Christiansen remembered as advocate


Marilyn Christiansen may be remembered for her love of music and as a patron of the arts, but she was also an advocate for the vulnerable, including the unborn, young mothers and youth suffering from addiction.

“Selfless, faith-filled, holy, generous and caring would be how I would describe Marilyn,” said Kristie Arlt, director of communications and development for the diocese.

Marilyn Grace Connors Christiansen, 82, of Dakota Dunes, S.D., died Friday, Jan. 19, 2018, at her home surrounded by her family.

Services were Jan. 24 at Sacred Heart Church, Sioux City, celebrated by Father Terry Roder. Burial was in Calvary Cemetery, under the direction of Meyer Brothers Colonial Chapel.

Marilyn was born June 29, 1935, in Sioux City, the daughter of William and Irene Connors. She grew up with her sister Beverly and brother Bill on the Connors family farm in Jefferson. She attended Jefferson High School where she met her high school sweetheart, Russell E. Christiansen. Marilyn attended the Minnesota School of Business in Minneapolis. Upon her graduation, she returned to South Dakota to marry Russ. They made their first home in Brookings, S.D., while Russ finished his engineering degree at South Dakota State.

Following graduation, they made their home in Sioux City. Marilyn briefly worked for the office of education for the Diocese of Sioux City, while Russ worked on his career in the utility industry.

In a 2006 Sioux City Journal article, Marilyn remembered when she found out about “the Dunes.”

“I was folding clothes just out of the dryer and Russ came in and said he had something important to talk to me about and I said, ‘Just let me finish folding the clothes,'” she recalled. “I had heard rumors about land being purchased, but nothing official.”

Days later, in 1988, Christiansen, then-president of Midwest Energy company, announced plans for Dakota Dunes, a corporate business and research park with an associated planned community in southern Union County in South Dakota.

“At first I couldn’t even imagine how this would all turn out. Russ was clearly the visionary in this, along with others,” Marilyn admitted. “We talked at length about the project in the beginning and we prayed about it.”

Marilyn and Russ moved to Des Moines, where they lived from 1990-97, while maintaining a home in Sioux City and then Dakota Dunes, where they retired in 1997. Russ died in 2000. Marilyn married Dr. Edward Wiltgen in 2006.

Arlt met Marilyn at the start of her fundraising career.

“I was working at Jackson Recovery Centers (a Sioux City addiction treatment center) and had an idea to start a program to support the women and children who were suffering from substance abuse,” she recalled. “With Marilyn’s and Ginny Peterson’s (wife of former IBP Chairman Bob Peterson) help, a women’s auxiliary was formed.”

Arlt recalled Christiansen and Peterson provided tremendous leadership by recruiting other women from Siouxland to donate their time, talent and treasure.

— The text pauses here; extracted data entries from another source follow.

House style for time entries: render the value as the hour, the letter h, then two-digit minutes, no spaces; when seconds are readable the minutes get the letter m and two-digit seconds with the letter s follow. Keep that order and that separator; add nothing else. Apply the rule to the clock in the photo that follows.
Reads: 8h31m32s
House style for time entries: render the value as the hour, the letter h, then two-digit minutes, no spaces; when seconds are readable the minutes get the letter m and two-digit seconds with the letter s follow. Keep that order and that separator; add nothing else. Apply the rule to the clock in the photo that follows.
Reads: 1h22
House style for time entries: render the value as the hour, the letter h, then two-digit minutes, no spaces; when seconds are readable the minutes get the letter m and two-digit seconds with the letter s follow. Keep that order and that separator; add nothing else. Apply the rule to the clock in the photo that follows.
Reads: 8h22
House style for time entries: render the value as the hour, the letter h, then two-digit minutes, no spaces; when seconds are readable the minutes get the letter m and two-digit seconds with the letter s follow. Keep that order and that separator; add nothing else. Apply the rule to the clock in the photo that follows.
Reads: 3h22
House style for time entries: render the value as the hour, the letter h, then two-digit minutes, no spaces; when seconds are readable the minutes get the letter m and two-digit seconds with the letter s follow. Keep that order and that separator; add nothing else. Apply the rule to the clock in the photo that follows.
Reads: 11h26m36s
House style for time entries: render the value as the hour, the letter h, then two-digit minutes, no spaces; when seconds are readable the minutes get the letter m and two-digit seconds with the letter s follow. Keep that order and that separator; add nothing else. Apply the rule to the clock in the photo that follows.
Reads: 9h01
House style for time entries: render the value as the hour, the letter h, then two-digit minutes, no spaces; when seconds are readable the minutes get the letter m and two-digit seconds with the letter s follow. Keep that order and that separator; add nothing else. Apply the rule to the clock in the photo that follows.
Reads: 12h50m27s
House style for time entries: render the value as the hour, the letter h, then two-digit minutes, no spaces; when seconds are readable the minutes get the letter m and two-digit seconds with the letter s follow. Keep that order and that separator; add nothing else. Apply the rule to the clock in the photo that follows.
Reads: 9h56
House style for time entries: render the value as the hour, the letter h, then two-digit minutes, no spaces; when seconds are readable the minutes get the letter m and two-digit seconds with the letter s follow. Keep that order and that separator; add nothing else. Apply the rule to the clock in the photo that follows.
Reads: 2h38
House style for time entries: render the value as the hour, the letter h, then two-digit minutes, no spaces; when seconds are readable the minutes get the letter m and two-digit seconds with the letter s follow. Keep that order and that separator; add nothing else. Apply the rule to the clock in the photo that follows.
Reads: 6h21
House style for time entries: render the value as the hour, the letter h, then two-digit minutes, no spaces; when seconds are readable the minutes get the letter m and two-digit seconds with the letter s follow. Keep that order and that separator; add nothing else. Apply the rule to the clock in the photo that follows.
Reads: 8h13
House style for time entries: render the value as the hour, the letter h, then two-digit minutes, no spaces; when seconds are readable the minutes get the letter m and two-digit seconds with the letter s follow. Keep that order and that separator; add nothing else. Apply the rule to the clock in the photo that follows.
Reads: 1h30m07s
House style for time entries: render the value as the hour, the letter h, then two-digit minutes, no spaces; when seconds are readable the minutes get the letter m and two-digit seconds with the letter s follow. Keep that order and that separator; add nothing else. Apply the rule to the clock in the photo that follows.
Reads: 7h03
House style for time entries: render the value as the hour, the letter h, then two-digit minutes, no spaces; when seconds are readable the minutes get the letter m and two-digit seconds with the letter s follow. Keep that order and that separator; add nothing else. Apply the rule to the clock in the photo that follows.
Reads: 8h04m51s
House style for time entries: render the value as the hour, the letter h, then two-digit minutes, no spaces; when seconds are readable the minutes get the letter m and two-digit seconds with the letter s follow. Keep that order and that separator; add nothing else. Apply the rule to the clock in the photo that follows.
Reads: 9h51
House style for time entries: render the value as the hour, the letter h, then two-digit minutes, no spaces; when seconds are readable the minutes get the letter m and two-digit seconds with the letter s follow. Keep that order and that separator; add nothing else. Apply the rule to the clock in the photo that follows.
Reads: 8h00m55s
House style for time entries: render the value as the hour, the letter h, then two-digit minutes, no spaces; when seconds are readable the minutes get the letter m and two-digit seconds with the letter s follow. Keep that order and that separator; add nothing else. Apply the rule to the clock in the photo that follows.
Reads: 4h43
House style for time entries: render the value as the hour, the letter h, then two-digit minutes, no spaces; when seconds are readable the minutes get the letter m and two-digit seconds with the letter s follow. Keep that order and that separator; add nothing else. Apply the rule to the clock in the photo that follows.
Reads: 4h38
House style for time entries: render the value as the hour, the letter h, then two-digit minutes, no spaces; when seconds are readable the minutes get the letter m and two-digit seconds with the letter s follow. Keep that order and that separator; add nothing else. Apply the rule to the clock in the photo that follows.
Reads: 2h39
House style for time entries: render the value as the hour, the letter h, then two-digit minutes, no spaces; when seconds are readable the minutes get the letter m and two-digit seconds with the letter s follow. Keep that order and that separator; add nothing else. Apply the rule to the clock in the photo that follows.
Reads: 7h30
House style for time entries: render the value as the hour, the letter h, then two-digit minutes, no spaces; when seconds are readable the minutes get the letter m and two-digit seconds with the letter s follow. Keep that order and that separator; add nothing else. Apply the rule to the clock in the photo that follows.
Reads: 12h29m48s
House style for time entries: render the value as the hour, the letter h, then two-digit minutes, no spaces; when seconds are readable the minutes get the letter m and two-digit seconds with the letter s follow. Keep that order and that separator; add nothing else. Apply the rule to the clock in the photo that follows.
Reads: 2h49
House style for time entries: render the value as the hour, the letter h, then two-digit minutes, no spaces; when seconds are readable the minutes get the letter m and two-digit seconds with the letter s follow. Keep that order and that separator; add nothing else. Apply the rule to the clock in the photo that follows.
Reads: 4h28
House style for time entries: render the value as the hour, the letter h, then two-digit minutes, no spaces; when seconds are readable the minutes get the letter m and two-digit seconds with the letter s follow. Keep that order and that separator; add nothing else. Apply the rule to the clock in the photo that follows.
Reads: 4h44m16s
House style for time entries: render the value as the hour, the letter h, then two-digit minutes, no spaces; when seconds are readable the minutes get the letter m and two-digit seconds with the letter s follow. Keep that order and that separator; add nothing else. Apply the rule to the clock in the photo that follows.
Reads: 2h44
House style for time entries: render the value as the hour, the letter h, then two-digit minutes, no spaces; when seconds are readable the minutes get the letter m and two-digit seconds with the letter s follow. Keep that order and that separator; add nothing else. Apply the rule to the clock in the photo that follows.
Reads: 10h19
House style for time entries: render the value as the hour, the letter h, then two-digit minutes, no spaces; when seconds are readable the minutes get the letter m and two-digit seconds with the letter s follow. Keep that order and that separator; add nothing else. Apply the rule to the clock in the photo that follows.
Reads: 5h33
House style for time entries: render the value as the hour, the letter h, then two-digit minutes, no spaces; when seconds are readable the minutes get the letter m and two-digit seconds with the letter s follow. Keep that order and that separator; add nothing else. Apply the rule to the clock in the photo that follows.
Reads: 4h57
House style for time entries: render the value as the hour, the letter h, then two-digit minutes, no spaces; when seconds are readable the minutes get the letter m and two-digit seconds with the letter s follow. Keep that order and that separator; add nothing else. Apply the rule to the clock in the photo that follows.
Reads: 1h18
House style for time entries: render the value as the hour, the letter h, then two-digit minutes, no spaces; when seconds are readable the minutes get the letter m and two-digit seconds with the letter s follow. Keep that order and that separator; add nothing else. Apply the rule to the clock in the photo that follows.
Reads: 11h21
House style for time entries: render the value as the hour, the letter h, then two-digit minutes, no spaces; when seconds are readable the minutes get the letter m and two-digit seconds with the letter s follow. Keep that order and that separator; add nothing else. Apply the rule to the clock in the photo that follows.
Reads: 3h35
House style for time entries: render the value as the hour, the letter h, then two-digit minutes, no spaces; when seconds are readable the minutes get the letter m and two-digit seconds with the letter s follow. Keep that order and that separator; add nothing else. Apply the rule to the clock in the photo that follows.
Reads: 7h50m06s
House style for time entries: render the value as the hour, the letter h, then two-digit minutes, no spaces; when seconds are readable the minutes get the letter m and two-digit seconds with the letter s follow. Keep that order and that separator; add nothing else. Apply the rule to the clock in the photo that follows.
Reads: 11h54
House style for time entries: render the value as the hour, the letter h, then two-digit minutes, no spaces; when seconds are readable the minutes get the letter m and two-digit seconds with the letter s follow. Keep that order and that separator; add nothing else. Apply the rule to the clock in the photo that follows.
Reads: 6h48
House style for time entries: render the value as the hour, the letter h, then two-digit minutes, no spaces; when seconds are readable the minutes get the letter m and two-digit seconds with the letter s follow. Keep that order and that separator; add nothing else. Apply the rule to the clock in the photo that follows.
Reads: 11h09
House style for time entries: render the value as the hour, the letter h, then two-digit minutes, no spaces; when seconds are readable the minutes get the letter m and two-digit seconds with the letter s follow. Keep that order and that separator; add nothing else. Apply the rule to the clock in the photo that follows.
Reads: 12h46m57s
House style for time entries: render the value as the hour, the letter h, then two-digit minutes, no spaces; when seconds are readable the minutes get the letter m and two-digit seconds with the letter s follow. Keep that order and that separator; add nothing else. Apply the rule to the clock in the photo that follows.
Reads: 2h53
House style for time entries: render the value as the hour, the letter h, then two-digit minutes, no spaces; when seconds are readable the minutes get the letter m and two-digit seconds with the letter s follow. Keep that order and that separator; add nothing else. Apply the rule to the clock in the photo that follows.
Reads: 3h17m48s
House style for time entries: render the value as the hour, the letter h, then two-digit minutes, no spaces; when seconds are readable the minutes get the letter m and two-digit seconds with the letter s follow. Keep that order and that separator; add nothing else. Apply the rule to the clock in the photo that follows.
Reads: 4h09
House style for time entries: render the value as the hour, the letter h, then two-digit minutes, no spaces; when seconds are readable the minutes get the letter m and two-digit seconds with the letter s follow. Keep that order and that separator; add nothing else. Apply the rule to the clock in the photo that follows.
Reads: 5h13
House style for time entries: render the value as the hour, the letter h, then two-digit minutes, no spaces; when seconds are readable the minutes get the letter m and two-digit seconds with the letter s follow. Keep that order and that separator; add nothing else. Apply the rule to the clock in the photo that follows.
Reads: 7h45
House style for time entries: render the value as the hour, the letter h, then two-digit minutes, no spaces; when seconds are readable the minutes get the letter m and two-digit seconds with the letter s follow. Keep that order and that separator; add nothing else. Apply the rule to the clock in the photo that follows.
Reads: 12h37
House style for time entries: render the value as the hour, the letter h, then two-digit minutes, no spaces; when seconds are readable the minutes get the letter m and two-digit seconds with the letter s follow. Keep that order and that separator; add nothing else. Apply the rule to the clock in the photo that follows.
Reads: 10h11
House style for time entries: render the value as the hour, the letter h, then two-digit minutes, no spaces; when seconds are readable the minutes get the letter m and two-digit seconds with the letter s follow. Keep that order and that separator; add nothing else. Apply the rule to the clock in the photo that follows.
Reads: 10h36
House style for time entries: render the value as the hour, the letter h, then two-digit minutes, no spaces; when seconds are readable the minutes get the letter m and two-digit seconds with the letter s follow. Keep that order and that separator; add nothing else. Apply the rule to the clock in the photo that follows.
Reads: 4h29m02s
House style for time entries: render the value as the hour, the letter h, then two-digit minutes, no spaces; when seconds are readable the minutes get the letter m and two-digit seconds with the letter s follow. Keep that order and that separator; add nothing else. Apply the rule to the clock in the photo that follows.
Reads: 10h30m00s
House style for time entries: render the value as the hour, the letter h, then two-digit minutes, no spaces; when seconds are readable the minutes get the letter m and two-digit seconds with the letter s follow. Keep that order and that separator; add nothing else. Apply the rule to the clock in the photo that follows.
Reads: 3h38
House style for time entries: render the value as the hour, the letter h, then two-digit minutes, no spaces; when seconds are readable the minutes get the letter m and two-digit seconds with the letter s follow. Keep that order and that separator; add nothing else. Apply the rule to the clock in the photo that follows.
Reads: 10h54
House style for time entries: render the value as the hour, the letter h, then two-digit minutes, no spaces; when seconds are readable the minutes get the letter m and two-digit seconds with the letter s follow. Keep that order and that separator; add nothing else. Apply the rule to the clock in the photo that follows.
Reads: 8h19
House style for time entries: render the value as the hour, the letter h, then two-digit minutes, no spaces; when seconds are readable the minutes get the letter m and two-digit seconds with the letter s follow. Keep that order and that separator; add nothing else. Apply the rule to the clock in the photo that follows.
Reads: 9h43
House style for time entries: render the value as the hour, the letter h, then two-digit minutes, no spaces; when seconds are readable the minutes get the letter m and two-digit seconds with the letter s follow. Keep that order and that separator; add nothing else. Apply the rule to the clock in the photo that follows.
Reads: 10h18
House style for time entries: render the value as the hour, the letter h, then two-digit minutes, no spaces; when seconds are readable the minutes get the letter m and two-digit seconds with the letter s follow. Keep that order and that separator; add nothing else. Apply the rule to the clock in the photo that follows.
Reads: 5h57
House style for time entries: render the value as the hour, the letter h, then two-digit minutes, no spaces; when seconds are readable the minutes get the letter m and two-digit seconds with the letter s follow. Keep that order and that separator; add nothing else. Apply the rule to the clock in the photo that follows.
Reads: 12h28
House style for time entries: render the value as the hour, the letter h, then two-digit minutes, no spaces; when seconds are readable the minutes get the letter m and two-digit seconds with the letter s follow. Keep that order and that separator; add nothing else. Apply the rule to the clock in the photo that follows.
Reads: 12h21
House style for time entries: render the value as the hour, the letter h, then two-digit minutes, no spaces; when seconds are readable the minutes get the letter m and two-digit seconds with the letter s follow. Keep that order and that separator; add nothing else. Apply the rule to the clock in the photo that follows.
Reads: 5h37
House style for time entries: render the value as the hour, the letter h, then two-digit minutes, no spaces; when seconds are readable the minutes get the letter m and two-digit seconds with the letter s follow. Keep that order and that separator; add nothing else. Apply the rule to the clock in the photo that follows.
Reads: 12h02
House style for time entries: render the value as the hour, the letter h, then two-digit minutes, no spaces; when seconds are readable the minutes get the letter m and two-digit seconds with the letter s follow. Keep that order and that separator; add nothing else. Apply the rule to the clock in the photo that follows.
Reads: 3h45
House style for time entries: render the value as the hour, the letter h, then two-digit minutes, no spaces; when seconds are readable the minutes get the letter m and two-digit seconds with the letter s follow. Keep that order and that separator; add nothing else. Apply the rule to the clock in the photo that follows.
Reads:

“All of those involved were very hands on, especially Marilyn,” she said. “She would stop by the Women and Children’s Center to talk to the women, hold and feed babies and simply offer a warm smile and a cup of coffee to the women working on putting their lives back together.”

Arlt added, “Of course, Marilyn was always financially generous, which was a blessing, but the kindness she offered was amazing.”

Marilyn was a woman of faith and a champion of Catholic needs, Arlt pointed out.

“Jackson Recovery Centers was very close to her heart, but so was Bishop Heelan Schools, Sacred Heart Parish, the Bishop’s Dinner for Catholic Education, the Bishop’s Circle and many, many more entities,” she said.

Marilyn is survived by her husband, Ed Wiltgen; her children, Lori Christiansen, Lynn (Mike) Lanning, Lisa (Randy) Ramlo and Russ (Melanie) Christiansen; her grandchildren and great-grandchildren.

In addition to her husband, Russ, she was preceded in death by her parents; an infant son, Ryan; her brother and sister.

In lieu of flowers, memorials to her life may be made to Jackson Recovery Women and Children’s Center, Briar Cliff University (to support music and arts programs), Bishop Heelan High School (to support music, theater and art programs), and the June Nylen Cancer Center (to support the purchase of new equipment and technology).